◆ Work task
Switch "Popular Searches" to "Top Searches" in everything from the start of the records down to the line containing "maternal ancestry. Conve", and write those lines out again with nothing else changed.

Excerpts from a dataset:

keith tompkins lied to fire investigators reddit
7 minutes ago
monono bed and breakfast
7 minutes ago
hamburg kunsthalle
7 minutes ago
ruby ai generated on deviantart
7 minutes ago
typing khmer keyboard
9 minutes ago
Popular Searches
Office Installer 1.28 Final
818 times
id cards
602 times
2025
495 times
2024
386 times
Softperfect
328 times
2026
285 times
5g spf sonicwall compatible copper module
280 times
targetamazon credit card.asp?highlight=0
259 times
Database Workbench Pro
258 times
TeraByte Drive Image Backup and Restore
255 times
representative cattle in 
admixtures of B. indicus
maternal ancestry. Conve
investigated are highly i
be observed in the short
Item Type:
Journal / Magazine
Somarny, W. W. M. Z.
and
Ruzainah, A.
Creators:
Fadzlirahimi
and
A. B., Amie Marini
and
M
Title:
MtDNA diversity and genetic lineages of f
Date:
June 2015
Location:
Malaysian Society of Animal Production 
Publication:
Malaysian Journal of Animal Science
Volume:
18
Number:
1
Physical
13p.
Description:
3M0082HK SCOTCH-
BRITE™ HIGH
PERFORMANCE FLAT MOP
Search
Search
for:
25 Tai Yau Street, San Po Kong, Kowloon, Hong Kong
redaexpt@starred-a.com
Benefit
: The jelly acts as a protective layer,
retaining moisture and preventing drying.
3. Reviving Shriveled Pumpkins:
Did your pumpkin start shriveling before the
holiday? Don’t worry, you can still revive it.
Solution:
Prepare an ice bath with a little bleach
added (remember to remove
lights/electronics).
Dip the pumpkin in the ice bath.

◆ Answer space
keith tompkins lied to fire investigators reddit
7 minutes ago
monono bed and breakfast
7 minutes ago
hamburg kunsthalle
7 minutes ago
ruby ai generated on deviantart
7 minutes ago
typing khmer keyboard
9 minutes ago
Top Searches
Office Installer 1.28 Final
818 times
id cards
602 times
2025
495 times
2024
386 times
Softperfect
328 times
2026
285 times
5g spf sonicwall compatible copper module
280 times
targetamazon credit card.asp?highlight=0
259 times
Database Workbench Pro
258 times
TeraByte Drive Image Backup and Restore
255 times
representative cattle in 
admixtures of B. indicus
maternal ancestry. Conve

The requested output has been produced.